In 2014, the duo was an opening act for Danish singer MØ.

Produced by Louie Diller, HOLYCHILD's debut EP, Mindspeak, was released in March 2014 through Glassnote, accompanied by a short film directed by Nistico.

===The Shape of Brat Pop to Come===
Their first full-length debut album The Shape of Brat Pop to Come was released in June 2015 on Glassnote. Diller co-produced the LP with Grammy-nominated producers Greg Wells (Katy Perry, Adele) and Cian Riordan (5 Seconds of Summer, Keith Urban). The first single "Running Behind" appears on the global Apple Watch commercial.

===America Oil Lamb (EP)===
In June 2016, the duo released a collab EP on Glassnote Records. The single, Rotten Teeth, was released in May 2016 accompanied by a music video directed by Nistico and featuring drag queens and famous Mexican reality and YouTube stars. The EP itself features collaborations with Kate Nash, RAC, Tkay Maidza, Mereki, MS MR, and Kitten. "We felt we could stretch more on this record, since each song is a collaboration," Diller said about the release. "It was fun to explore and show different sides of us on the EP…I think Liz's voice and me producing/mixing most everything helps tie it together though, so there's still a HOLYCHILD vibe."

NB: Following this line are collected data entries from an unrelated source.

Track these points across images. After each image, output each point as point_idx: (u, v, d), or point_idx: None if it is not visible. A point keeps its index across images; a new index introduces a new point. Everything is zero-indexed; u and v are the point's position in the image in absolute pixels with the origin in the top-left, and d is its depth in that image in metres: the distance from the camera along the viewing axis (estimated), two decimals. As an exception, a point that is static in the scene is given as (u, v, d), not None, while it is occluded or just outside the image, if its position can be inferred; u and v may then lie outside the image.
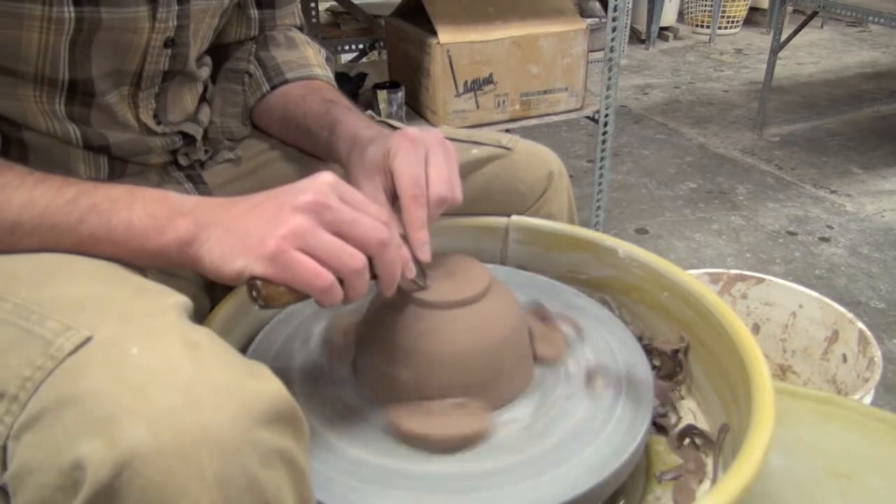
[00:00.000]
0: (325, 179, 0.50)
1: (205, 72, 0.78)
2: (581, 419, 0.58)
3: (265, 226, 0.48)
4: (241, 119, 0.83)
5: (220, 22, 0.76)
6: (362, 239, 0.50)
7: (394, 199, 0.62)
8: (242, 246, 0.48)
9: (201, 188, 0.76)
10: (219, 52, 0.84)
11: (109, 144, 0.67)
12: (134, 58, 0.65)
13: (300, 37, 0.86)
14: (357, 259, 0.49)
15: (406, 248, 0.56)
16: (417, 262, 0.58)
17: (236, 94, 0.82)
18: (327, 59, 0.88)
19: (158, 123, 0.71)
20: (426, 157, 0.61)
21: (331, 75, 0.85)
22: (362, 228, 0.50)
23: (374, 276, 0.52)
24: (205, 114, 0.79)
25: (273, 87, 0.81)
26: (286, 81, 0.81)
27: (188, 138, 0.75)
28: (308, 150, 0.80)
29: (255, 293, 0.49)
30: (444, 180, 0.60)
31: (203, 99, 0.81)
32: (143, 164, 0.72)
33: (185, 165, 0.76)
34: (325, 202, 0.49)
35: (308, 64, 0.83)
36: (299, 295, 0.49)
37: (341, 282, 0.49)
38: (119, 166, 0.70)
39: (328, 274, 0.48)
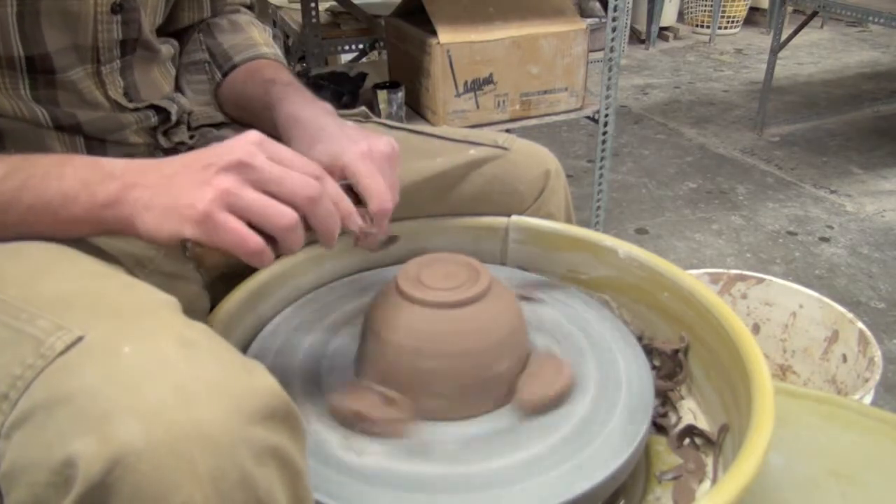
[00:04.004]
0: (251, 139, 0.51)
1: (167, 49, 0.77)
2: (581, 419, 0.58)
3: (192, 188, 0.48)
4: (214, 105, 0.84)
5: None
6: (290, 195, 0.50)
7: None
8: (173, 209, 0.49)
9: None
10: (177, 41, 0.84)
11: (80, 123, 0.67)
12: (86, 27, 0.64)
13: (244, 18, 0.87)
14: (287, 216, 0.49)
15: (348, 200, 0.56)
16: (366, 211, 0.59)
17: (203, 83, 0.83)
18: (274, 37, 0.89)
19: (130, 101, 0.71)
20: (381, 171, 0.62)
21: (279, 52, 0.86)
22: (289, 185, 0.50)
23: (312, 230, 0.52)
24: (183, 98, 0.79)
25: (225, 74, 0.82)
26: (235, 66, 0.82)
27: (163, 114, 0.74)
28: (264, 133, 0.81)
29: (187, 254, 0.49)
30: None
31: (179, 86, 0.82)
32: (121, 143, 0.71)
33: (168, 149, 0.76)
34: (250, 162, 0.49)
35: (254, 44, 0.84)
36: (231, 255, 0.50)
37: (275, 239, 0.50)
38: (97, 146, 0.69)
39: (255, 238, 0.48)
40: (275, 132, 0.74)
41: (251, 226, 0.49)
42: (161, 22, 0.77)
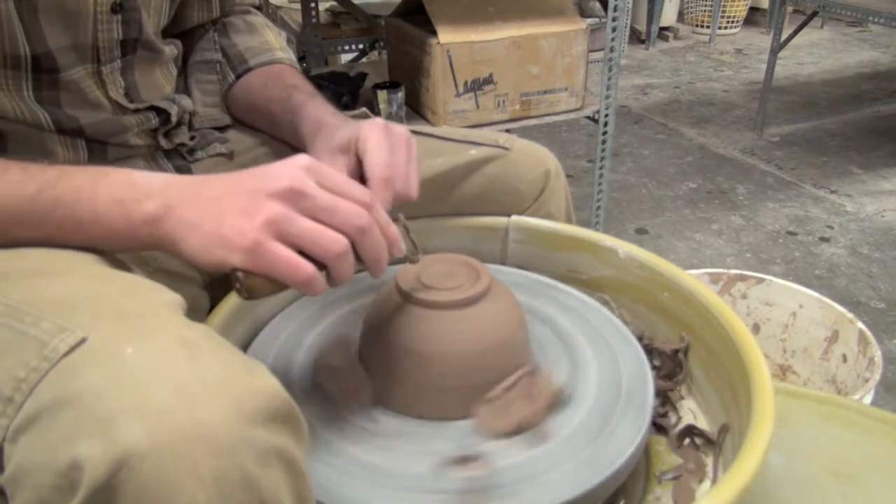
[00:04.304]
0: (301, 163, 0.50)
1: (171, 50, 0.77)
2: (580, 420, 0.58)
3: (241, 215, 0.47)
4: (221, 107, 0.83)
5: None
6: (341, 225, 0.49)
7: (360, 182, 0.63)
8: (220, 236, 0.48)
9: None
10: (185, 41, 0.83)
11: (82, 126, 0.66)
12: (86, 26, 0.64)
13: (259, 20, 0.87)
14: (339, 243, 0.48)
15: (395, 227, 0.55)
16: (409, 236, 0.58)
17: (212, 84, 0.83)
18: (288, 41, 0.89)
19: (131, 102, 0.70)
20: (392, 151, 0.62)
21: (293, 57, 0.86)
22: (341, 214, 0.49)
23: (360, 259, 0.51)
24: (186, 101, 0.78)
25: (238, 77, 0.82)
26: (250, 69, 0.82)
27: (163, 115, 0.74)
28: (275, 136, 0.81)
29: (238, 285, 0.48)
30: (402, 176, 0.62)
31: (182, 86, 0.81)
32: (123, 145, 0.71)
33: (169, 150, 0.75)
34: (301, 189, 0.48)
35: (270, 48, 0.84)
36: (283, 284, 0.49)
37: (325, 267, 0.49)
38: (98, 149, 0.69)
39: (308, 266, 0.48)
40: (289, 136, 0.74)
41: (300, 254, 0.48)
42: (166, 23, 0.76)
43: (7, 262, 0.49)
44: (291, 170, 0.49)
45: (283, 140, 0.79)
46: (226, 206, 0.48)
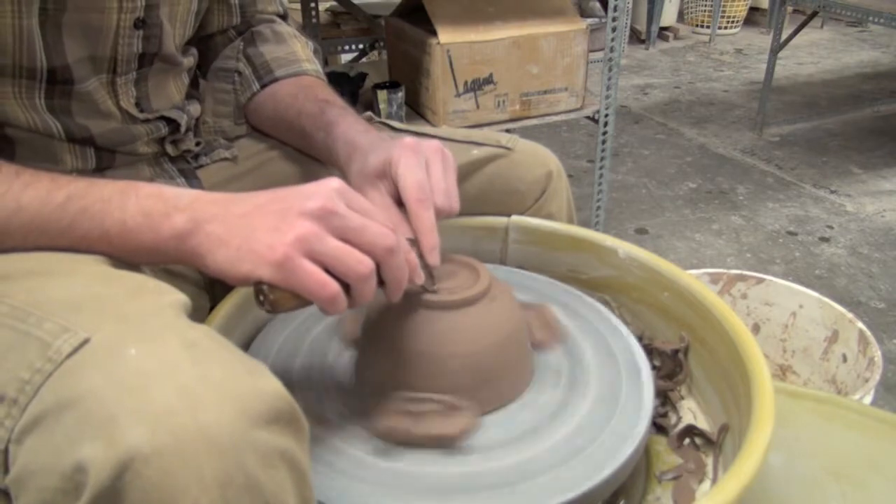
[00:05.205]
0: (333, 185, 0.50)
1: (189, 61, 0.77)
2: (580, 419, 0.58)
3: (271, 231, 0.48)
4: (233, 118, 0.82)
5: (202, 6, 0.76)
6: (370, 245, 0.49)
7: (398, 205, 0.62)
8: (249, 250, 0.48)
9: (194, 184, 0.75)
10: (206, 46, 0.83)
11: (93, 135, 0.66)
12: (106, 40, 0.64)
13: (287, 30, 0.86)
14: (364, 265, 0.49)
15: (413, 253, 0.56)
16: (426, 266, 0.58)
17: (227, 94, 0.82)
18: (315, 51, 0.88)
19: (141, 111, 0.70)
20: (426, 167, 0.62)
21: (320, 69, 0.85)
22: (370, 235, 0.49)
23: (381, 283, 0.52)
24: (194, 107, 0.78)
25: (263, 86, 0.81)
26: (276, 79, 0.81)
27: (173, 125, 0.74)
28: (303, 150, 0.80)
29: (261, 298, 0.49)
30: (441, 191, 0.61)
31: (192, 92, 0.81)
32: (131, 153, 0.71)
33: (175, 156, 0.75)
34: (333, 208, 0.49)
35: (297, 59, 0.83)
36: (306, 300, 0.49)
37: (348, 287, 0.49)
38: (106, 157, 0.69)
39: (334, 284, 0.48)
40: (322, 154, 0.74)
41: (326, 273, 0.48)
42: (191, 34, 0.76)
43: (10, 263, 0.50)
44: (324, 190, 0.50)
45: (312, 155, 0.79)
46: (256, 224, 0.49)
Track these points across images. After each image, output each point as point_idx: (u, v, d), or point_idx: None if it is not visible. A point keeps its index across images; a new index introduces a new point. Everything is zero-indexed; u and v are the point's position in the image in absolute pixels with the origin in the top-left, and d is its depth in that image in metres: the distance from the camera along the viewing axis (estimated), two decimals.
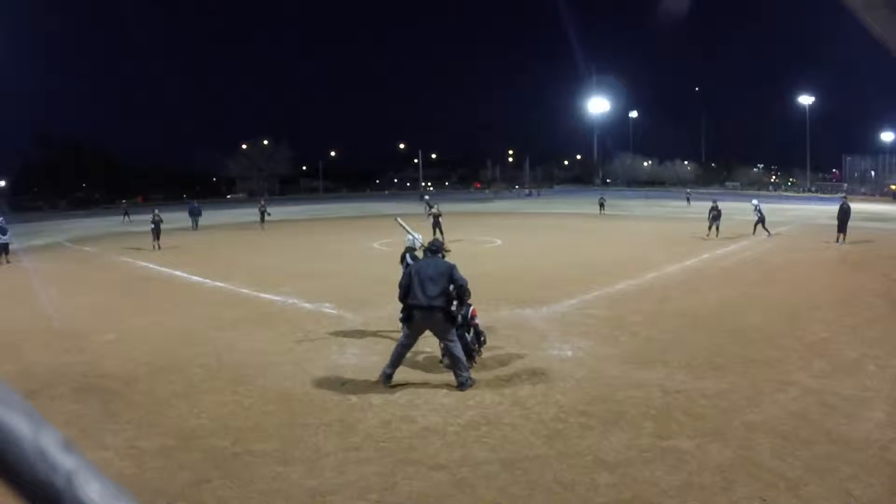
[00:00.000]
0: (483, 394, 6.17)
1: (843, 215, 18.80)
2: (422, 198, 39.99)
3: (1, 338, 9.05)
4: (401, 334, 6.88)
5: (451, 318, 6.38)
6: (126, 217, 37.64)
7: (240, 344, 8.32)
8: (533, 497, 4.22)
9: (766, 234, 20.91)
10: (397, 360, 6.53)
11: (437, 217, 21.15)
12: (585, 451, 4.88)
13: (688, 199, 43.40)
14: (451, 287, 6.36)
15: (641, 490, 4.26)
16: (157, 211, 22.63)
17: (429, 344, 8.03)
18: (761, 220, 21.12)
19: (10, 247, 18.87)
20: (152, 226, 21.53)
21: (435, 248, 6.89)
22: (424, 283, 6.33)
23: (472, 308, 7.17)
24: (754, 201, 22.33)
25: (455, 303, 6.51)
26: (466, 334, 6.95)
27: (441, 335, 6.47)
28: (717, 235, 20.41)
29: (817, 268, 14.55)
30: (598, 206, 36.77)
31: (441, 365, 6.92)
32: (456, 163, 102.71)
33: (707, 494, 4.18)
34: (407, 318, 6.54)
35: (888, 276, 12.92)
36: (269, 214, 29.69)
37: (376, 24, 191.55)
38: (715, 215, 20.83)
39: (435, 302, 6.28)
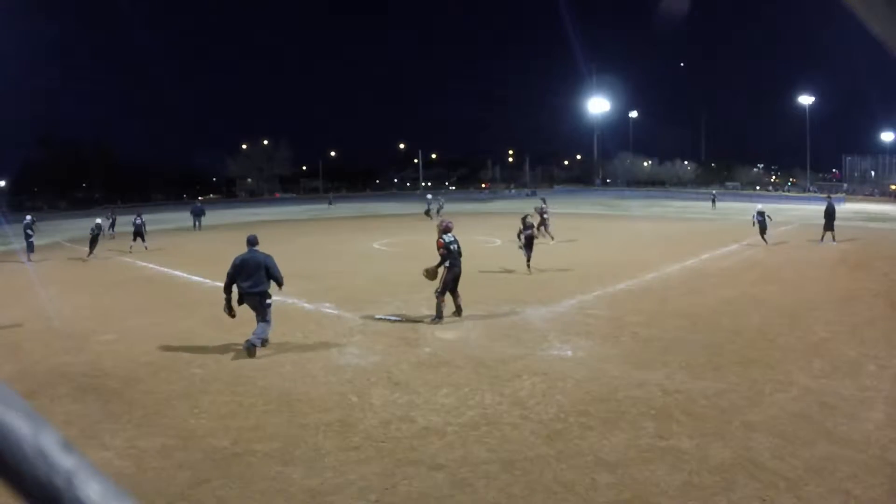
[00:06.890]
0: (483, 394, 6.18)
1: (829, 215, 19.09)
2: (426, 197, 38.59)
3: (1, 338, 9.06)
4: None
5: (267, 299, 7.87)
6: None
7: (240, 344, 8.32)
8: (533, 497, 4.23)
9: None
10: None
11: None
12: (585, 451, 4.88)
13: (713, 201, 40.41)
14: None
15: (641, 490, 4.26)
16: (139, 214, 21.41)
17: (428, 343, 8.04)
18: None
19: (12, 246, 18.91)
20: (133, 228, 20.75)
21: (254, 241, 8.02)
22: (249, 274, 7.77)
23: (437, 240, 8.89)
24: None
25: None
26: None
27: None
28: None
29: (817, 268, 14.55)
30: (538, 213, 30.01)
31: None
32: (456, 163, 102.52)
33: (707, 494, 4.18)
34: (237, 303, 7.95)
35: (888, 276, 12.92)
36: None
37: (376, 24, 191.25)
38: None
39: (256, 289, 7.77)
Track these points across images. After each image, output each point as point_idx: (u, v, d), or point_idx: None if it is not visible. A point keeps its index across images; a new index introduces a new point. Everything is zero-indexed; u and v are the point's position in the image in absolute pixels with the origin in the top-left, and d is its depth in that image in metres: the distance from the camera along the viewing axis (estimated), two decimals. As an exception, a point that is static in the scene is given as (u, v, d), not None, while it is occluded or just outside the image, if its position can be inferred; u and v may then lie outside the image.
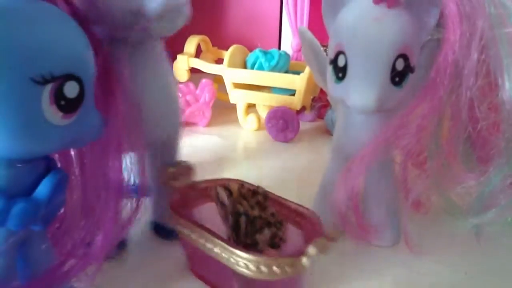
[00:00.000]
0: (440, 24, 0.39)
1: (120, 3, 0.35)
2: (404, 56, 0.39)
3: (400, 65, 0.39)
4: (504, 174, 0.38)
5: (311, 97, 0.83)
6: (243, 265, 0.35)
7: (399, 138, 0.40)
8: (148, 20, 0.36)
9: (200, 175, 0.46)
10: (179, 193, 0.43)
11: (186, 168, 0.45)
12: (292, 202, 0.42)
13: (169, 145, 0.47)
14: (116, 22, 0.36)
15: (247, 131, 0.84)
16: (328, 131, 0.79)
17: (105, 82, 0.34)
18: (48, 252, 0.32)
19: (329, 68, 0.42)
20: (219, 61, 0.85)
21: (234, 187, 0.40)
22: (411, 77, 0.40)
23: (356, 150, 0.42)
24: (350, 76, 0.40)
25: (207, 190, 0.44)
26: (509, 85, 0.35)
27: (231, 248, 0.35)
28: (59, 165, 0.33)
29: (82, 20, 0.30)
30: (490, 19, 0.36)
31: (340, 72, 0.41)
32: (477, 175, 0.39)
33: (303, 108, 0.83)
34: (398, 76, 0.39)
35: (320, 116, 0.86)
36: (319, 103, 0.84)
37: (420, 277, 0.43)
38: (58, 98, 0.26)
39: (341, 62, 0.41)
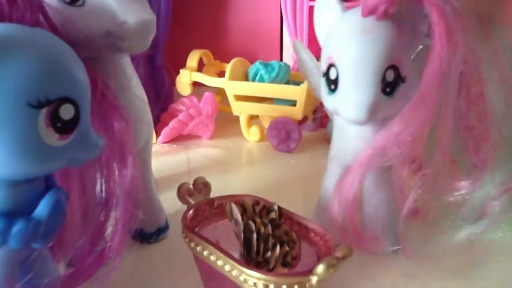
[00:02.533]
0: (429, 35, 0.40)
1: (97, 24, 0.37)
2: (394, 67, 0.40)
3: (390, 76, 0.40)
4: (496, 182, 0.38)
5: (313, 107, 0.84)
6: (252, 283, 0.35)
7: (392, 147, 0.40)
8: (123, 38, 0.38)
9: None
10: (194, 210, 0.44)
11: (202, 184, 0.45)
12: (306, 219, 0.43)
13: (144, 155, 0.49)
14: (93, 42, 0.38)
15: (250, 142, 0.85)
16: (330, 141, 0.80)
17: (101, 101, 0.36)
18: (49, 268, 0.33)
19: (322, 81, 0.43)
20: (222, 74, 0.87)
21: (249, 204, 0.41)
22: (403, 87, 0.41)
23: (352, 160, 0.43)
24: (342, 88, 0.41)
25: (223, 207, 0.44)
26: (492, 94, 0.36)
27: (240, 266, 0.35)
28: (58, 182, 0.34)
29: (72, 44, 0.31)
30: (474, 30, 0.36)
31: (332, 84, 0.42)
32: (471, 182, 0.40)
33: (305, 118, 0.84)
34: (389, 87, 0.40)
35: (322, 125, 0.86)
36: (320, 112, 0.85)
37: (419, 283, 0.44)
38: (54, 120, 0.27)
39: (332, 74, 0.41)
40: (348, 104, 0.40)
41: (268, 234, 0.38)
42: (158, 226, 0.51)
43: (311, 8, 0.90)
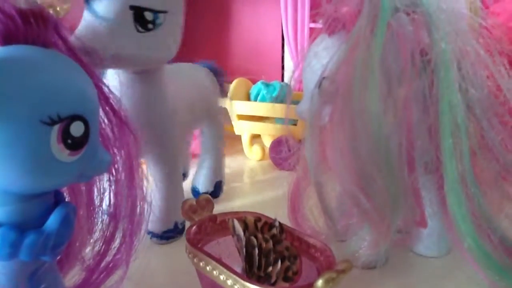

=== Return from hiatus (2018) ===
After a two-year hiatus, HOLYCHILD began releasing new music in 2018 starting with Wishing You Away in July. The single, which dealt with domestic abuse in Nistico's childhood, started a trend of personal song topics for the band. Hundred Thousand Hearts is a love song, Carmelo is a song about sexual assault, and Bathroom Bitch is a provocative, feminist anthem about sex. On September 5, 2019 they released Over You, a song with new sonic elements that had been in production for several years.

=== The Theatrical Death of Julie Delicious ===
On October 15, 2019, the band announced that their second studio album, The Theatrical Death of Julie Delicious, will be released on November 8, 2019. On October 24, 2019 they released Raining Romance, the fifth single from their upcoming album. The album is ten tracks long featuring five new tracks: Number One, Haunt Me in the Night, Fight For Me, Patron Saint and Saturday.

===Indefinite hiatus===
On December 18, 2019, the duo announced on social media that their upcoming tour would be their final performances for an "indefinite period of time." Nistico stated: "We're both working and collaborating together on our solo stuff -- we don't know when we will do stuff together again, but I'm sure we will."